(Recorded information)
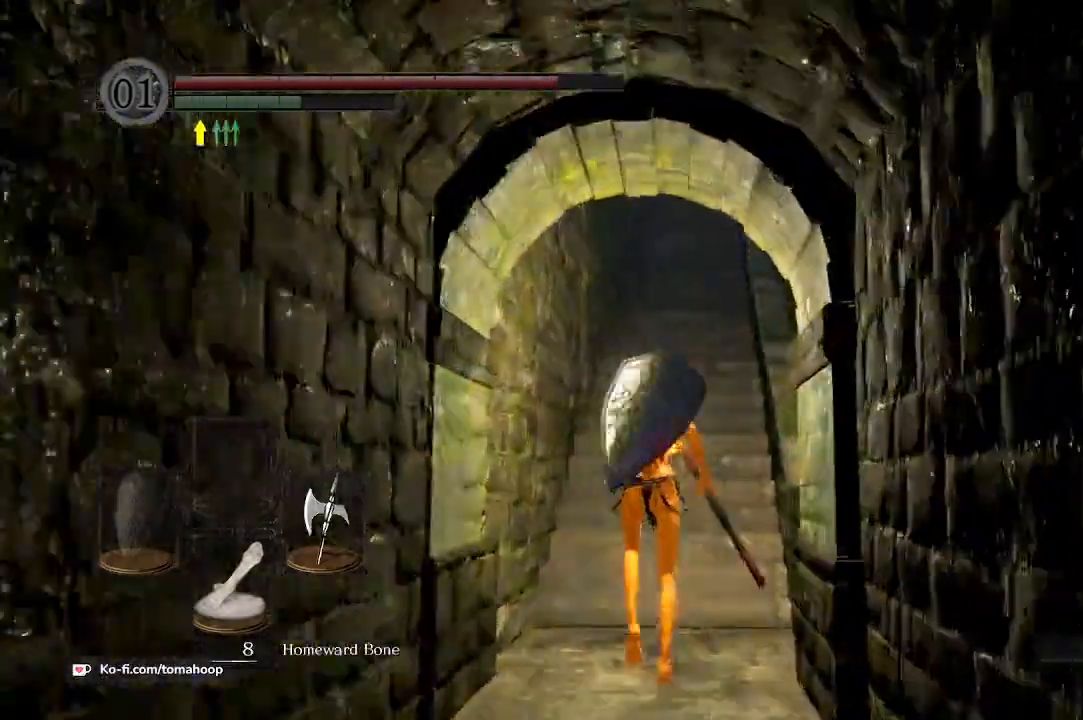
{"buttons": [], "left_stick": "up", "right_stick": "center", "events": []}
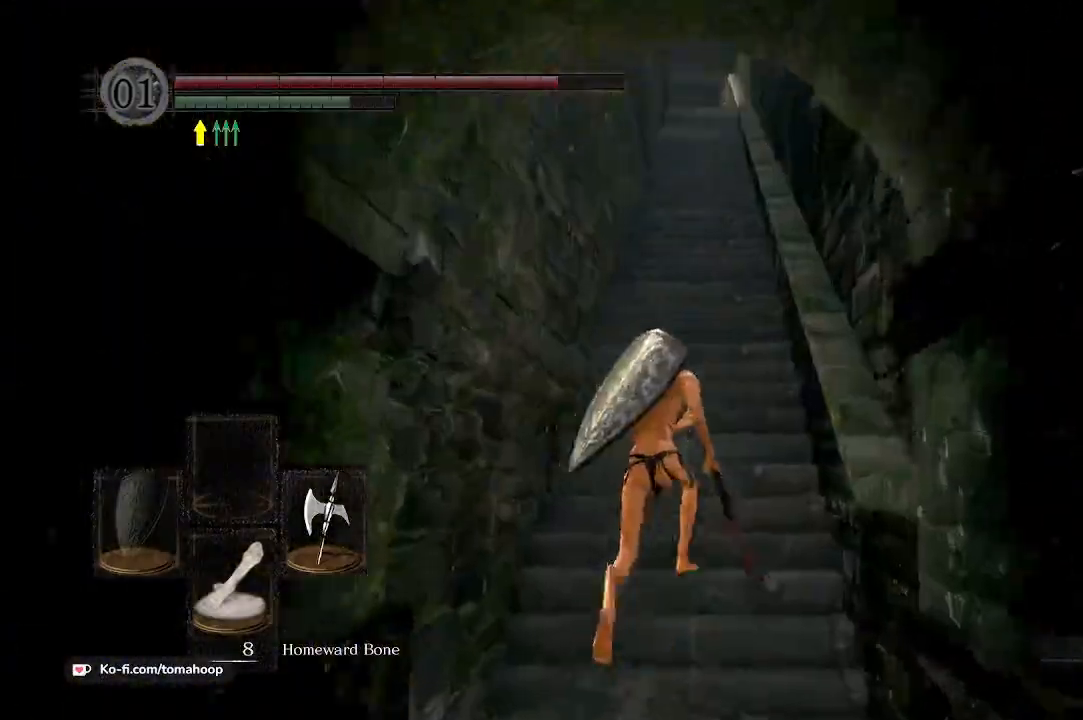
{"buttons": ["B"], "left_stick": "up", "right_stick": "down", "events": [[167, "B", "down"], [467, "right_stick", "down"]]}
(End Recorded information)
(Recorded information)
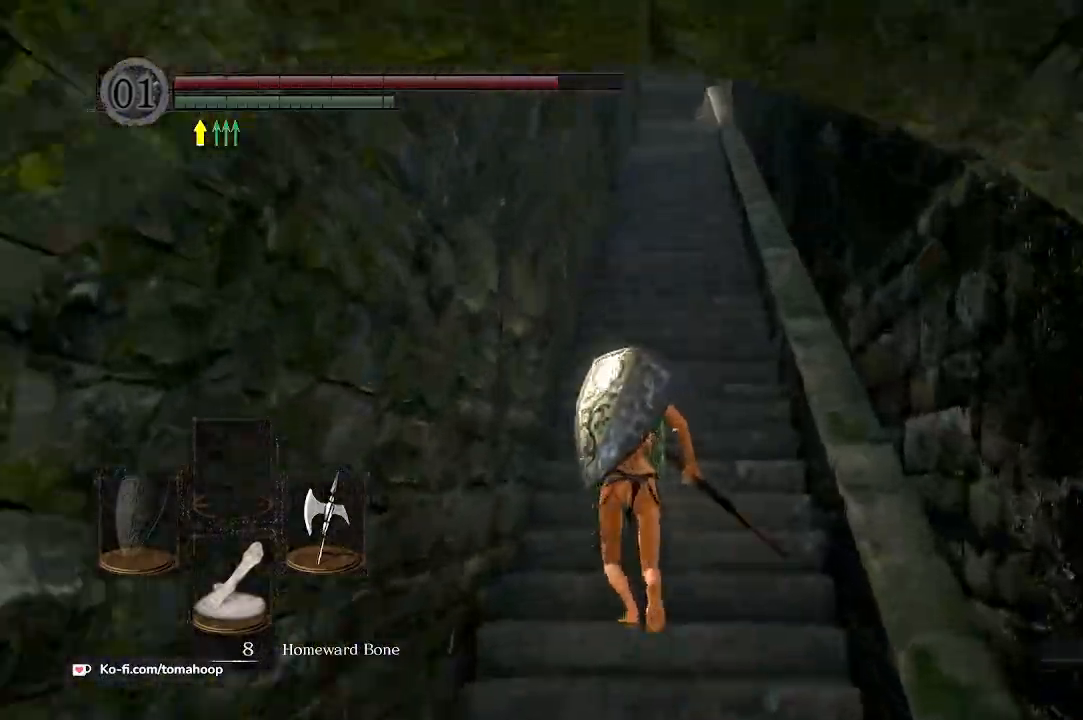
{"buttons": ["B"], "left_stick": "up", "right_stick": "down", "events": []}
(End Recorded information)
Which of the lines above hold the string "down"? Pick each of them out.

{"buttons": ["B"], "left_stick": "up", "right_stick": "down", "events": [[167, "B", "down"], [467, "right_stick", "down"]]}
{"buttons": ["B"], "left_stick": "up", "right_stick": "down", "events": []}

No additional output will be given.